* Your instructions: Go through the material under this sentence. Return every line holding "linejoin".

* Task data:
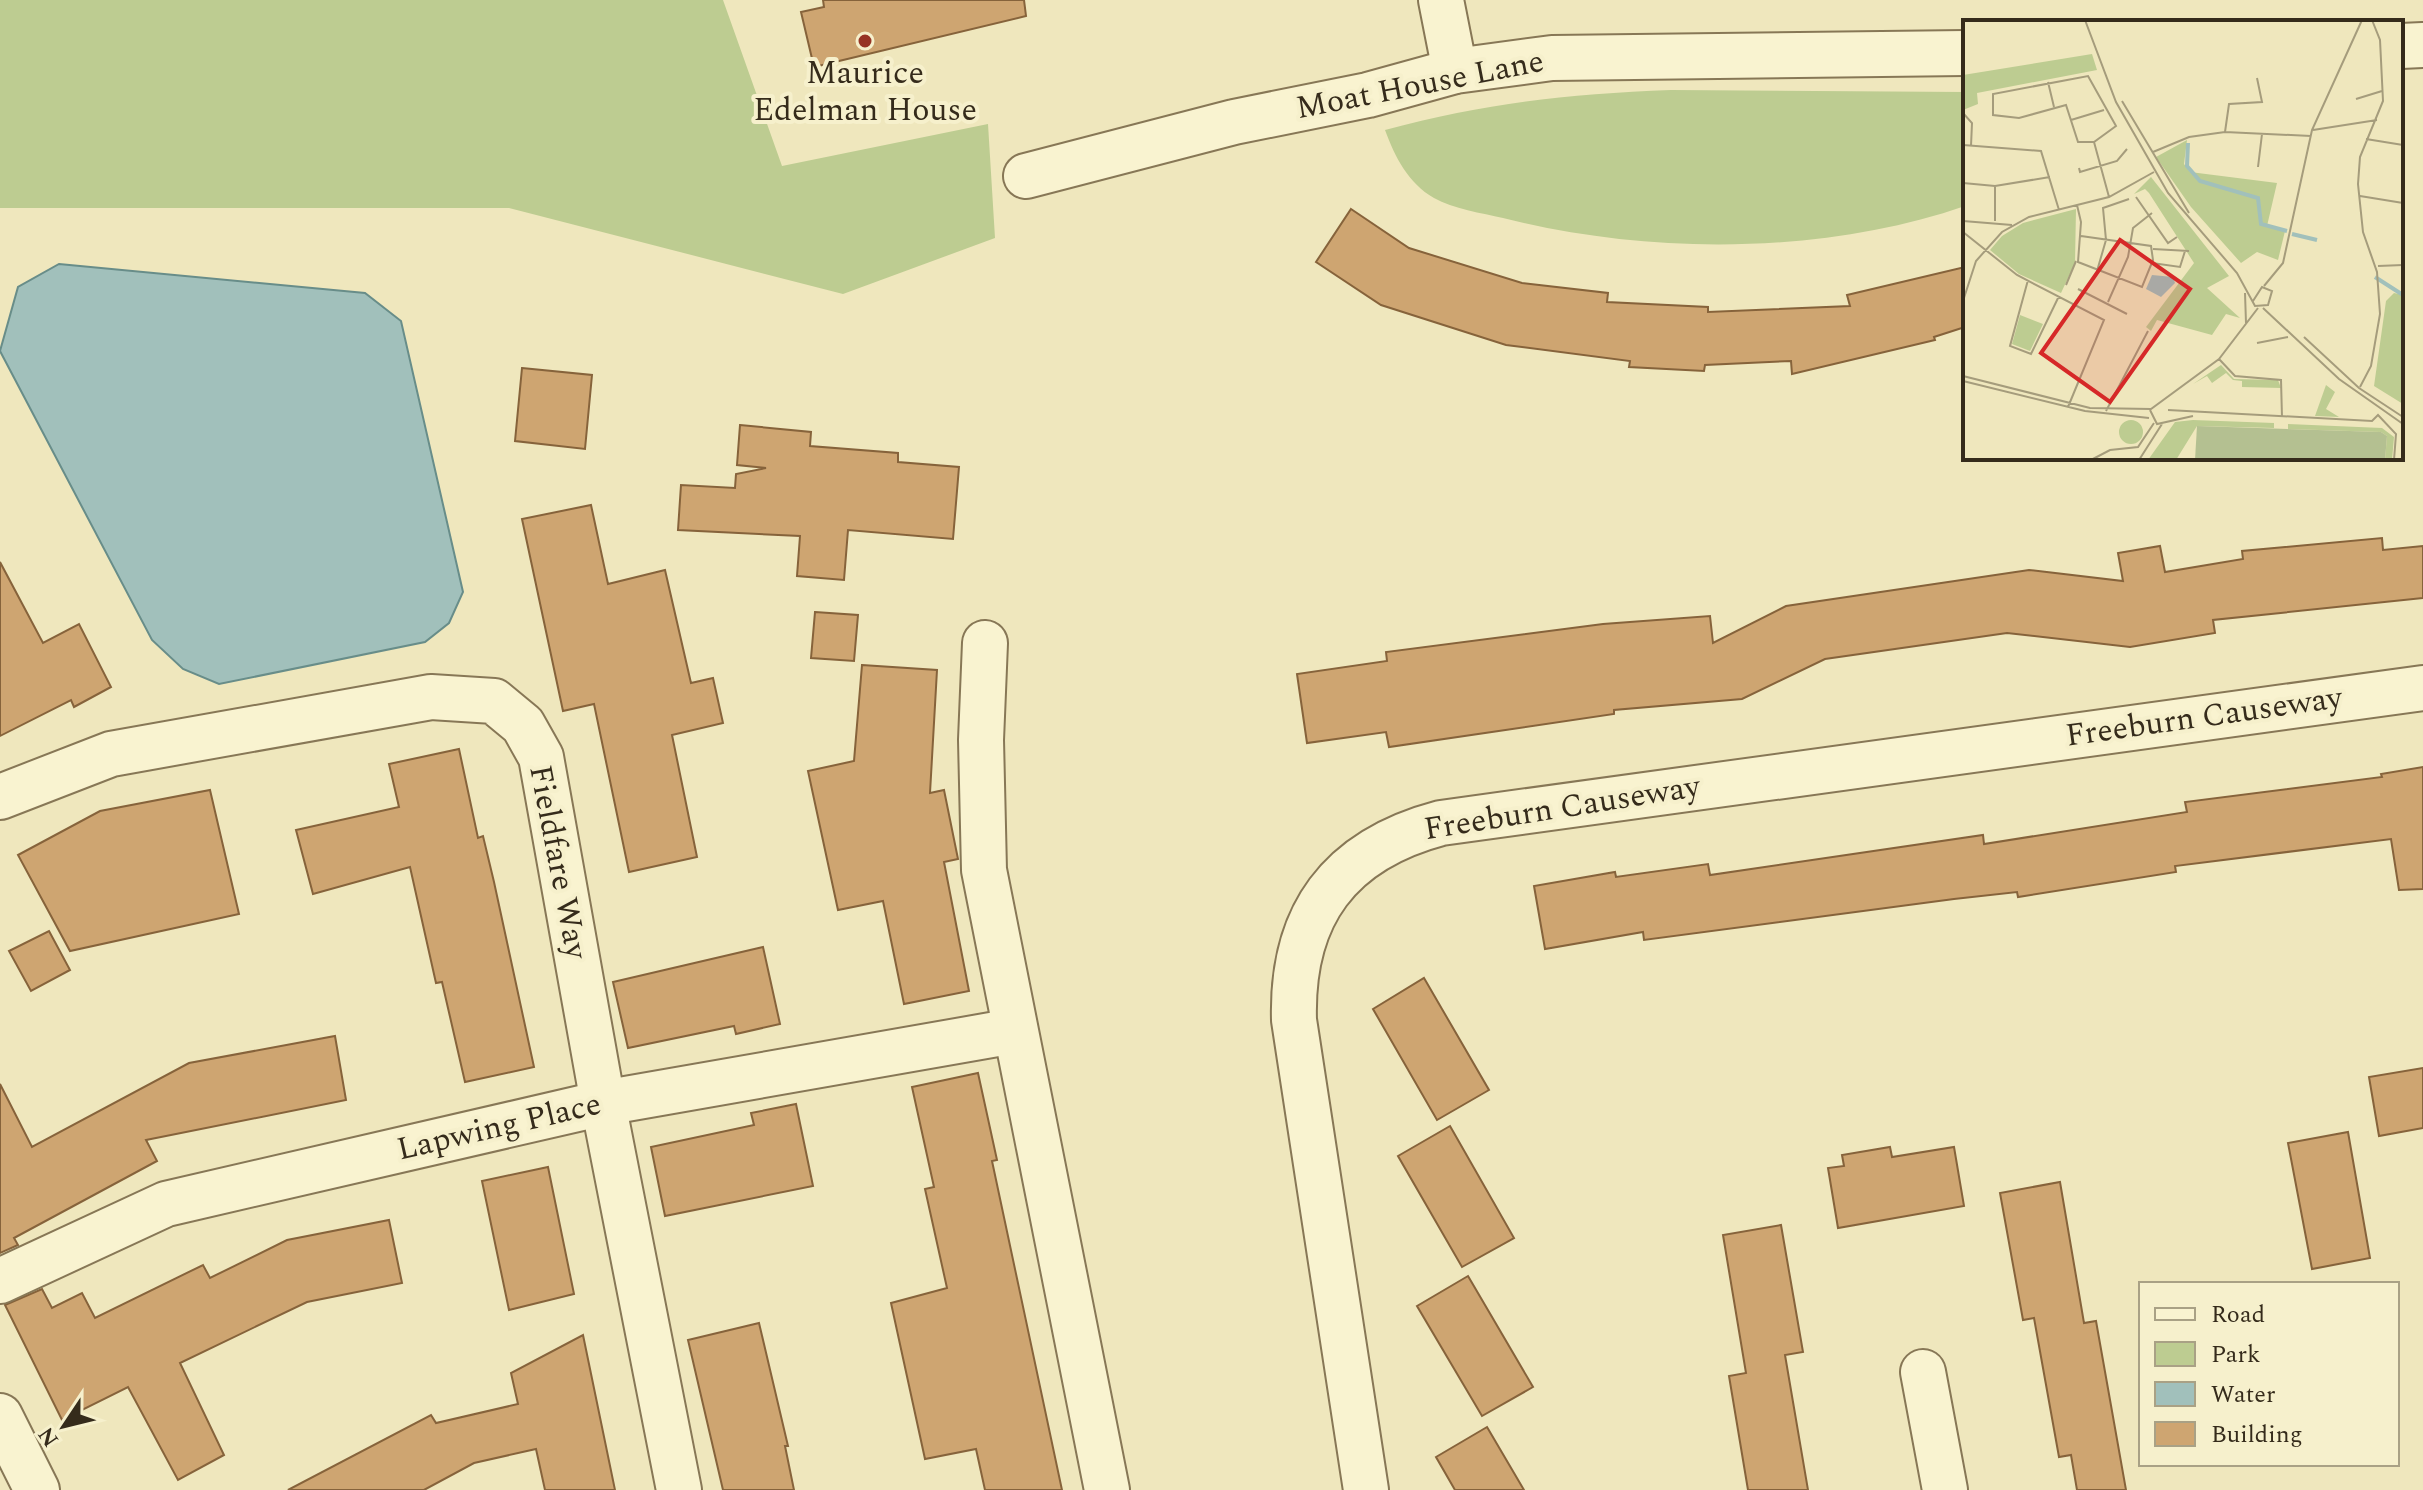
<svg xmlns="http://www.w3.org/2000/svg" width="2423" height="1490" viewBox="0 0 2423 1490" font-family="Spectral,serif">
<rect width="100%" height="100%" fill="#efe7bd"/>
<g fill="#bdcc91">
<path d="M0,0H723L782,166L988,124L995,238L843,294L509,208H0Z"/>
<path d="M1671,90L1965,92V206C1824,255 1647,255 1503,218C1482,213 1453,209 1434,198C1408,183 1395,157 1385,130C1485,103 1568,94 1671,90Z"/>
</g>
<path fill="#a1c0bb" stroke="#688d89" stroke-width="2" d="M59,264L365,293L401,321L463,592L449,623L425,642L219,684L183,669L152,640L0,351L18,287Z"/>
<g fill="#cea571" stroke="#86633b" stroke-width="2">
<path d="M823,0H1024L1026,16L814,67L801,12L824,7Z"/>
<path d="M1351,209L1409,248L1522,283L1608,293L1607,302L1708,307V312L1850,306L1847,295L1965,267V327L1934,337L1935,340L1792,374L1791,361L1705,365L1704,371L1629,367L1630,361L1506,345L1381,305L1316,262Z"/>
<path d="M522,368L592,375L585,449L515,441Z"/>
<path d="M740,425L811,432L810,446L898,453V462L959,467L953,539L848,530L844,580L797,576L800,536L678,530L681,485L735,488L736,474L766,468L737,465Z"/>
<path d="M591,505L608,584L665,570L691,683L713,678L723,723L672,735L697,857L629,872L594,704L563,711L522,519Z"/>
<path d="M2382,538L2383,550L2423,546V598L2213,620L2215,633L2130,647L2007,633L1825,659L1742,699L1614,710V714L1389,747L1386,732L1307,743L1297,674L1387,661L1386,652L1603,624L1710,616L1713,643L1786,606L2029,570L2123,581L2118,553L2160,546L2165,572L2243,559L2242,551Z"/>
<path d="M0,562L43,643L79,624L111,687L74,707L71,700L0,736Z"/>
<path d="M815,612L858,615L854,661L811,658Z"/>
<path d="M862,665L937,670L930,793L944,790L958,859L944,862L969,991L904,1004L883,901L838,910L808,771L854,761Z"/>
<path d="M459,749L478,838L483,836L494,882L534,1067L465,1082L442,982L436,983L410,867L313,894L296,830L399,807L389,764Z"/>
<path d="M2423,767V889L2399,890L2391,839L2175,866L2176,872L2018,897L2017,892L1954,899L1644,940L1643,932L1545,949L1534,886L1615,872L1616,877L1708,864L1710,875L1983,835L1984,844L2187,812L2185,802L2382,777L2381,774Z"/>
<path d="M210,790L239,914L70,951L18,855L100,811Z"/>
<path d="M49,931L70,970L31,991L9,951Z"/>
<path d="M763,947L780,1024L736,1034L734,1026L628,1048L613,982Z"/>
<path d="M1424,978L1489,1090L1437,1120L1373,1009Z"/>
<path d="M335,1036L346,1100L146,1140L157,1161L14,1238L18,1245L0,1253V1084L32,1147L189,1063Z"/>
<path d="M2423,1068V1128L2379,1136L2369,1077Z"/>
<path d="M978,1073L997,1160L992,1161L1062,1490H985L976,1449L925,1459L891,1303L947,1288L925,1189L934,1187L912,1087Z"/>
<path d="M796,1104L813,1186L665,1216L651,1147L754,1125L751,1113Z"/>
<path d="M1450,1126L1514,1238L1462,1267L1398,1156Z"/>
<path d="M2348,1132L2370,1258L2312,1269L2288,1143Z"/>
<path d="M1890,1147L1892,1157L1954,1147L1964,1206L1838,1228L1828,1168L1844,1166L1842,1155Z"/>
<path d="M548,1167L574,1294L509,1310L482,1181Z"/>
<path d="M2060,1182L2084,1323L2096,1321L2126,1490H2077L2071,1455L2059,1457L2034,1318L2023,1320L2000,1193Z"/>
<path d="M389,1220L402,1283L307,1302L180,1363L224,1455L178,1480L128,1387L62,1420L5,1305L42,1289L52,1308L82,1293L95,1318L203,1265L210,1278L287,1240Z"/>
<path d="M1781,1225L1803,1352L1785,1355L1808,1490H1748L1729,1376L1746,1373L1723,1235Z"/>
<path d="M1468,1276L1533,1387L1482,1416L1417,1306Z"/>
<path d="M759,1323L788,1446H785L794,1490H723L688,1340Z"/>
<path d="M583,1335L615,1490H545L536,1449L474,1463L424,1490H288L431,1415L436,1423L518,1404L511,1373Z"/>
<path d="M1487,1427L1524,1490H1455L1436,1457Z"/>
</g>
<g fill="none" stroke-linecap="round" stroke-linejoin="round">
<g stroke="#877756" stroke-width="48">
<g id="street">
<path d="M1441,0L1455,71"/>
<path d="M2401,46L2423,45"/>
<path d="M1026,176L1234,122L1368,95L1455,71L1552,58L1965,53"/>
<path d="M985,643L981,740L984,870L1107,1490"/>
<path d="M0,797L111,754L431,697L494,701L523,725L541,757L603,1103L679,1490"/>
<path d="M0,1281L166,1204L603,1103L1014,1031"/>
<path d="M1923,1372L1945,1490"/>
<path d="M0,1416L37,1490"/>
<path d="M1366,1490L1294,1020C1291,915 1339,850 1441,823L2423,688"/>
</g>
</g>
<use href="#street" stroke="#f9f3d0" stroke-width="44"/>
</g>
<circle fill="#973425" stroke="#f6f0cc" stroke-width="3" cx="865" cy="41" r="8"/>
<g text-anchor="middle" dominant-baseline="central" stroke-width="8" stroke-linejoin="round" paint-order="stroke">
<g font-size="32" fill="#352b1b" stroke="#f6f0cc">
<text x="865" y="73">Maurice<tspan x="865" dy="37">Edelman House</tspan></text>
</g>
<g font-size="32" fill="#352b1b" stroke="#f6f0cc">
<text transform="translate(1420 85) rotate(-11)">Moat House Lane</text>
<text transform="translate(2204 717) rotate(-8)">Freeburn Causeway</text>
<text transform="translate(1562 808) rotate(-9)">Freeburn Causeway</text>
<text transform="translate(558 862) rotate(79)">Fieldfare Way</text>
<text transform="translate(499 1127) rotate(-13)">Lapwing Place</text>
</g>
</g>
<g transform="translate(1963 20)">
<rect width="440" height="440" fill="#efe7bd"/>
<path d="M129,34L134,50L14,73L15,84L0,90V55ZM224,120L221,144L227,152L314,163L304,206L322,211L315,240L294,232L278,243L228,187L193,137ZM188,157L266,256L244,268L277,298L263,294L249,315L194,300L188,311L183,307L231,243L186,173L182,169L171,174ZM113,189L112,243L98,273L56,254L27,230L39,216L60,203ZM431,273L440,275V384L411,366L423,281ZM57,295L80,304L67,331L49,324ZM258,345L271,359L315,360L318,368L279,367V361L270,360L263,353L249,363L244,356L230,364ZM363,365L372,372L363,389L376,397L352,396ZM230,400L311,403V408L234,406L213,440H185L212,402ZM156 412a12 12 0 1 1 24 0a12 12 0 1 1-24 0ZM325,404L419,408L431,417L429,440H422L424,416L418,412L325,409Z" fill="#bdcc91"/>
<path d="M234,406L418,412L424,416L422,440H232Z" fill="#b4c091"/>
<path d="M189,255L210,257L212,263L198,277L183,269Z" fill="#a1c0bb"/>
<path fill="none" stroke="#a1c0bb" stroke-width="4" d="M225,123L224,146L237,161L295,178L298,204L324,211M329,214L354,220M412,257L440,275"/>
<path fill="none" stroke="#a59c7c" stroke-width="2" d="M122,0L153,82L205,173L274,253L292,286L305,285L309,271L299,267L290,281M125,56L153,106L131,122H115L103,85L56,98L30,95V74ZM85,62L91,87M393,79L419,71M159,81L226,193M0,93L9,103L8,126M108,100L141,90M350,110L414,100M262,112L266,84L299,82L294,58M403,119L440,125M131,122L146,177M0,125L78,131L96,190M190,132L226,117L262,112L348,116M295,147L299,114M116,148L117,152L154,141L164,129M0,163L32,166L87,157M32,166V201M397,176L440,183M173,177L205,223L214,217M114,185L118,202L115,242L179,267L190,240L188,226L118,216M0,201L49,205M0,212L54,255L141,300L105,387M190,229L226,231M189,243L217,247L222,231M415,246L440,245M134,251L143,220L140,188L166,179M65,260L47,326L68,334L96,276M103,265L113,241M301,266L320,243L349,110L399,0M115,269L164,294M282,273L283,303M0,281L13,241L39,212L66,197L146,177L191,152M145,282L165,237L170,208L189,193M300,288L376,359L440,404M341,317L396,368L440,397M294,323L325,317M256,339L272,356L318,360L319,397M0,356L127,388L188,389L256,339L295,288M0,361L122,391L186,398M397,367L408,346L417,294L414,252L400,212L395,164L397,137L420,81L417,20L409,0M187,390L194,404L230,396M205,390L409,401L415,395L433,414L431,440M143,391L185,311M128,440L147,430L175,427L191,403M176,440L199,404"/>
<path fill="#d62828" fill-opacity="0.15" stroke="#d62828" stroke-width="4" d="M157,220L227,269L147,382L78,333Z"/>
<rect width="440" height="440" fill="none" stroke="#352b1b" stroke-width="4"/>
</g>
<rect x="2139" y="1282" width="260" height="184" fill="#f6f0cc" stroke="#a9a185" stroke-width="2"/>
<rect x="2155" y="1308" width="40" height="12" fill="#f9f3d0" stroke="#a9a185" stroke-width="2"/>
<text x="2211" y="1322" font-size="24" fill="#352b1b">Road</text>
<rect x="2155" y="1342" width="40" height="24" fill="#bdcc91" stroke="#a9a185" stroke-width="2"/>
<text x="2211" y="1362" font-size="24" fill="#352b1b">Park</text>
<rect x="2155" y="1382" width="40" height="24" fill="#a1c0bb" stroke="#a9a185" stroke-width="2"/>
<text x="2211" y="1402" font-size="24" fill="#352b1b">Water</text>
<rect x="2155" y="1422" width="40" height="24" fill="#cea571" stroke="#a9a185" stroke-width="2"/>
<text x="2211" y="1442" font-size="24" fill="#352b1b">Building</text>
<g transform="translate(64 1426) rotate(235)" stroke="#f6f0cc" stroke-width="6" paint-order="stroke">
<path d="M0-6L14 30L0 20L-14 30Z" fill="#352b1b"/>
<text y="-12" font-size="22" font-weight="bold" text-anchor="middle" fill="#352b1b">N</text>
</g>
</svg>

* Exercise solution:
<g fill="none" stroke-linecap="round" stroke-linejoin="round">
<g text-anchor="middle" dominant-baseline="central" stroke-width="8" stroke-linejoin="round" paint-order="stroke">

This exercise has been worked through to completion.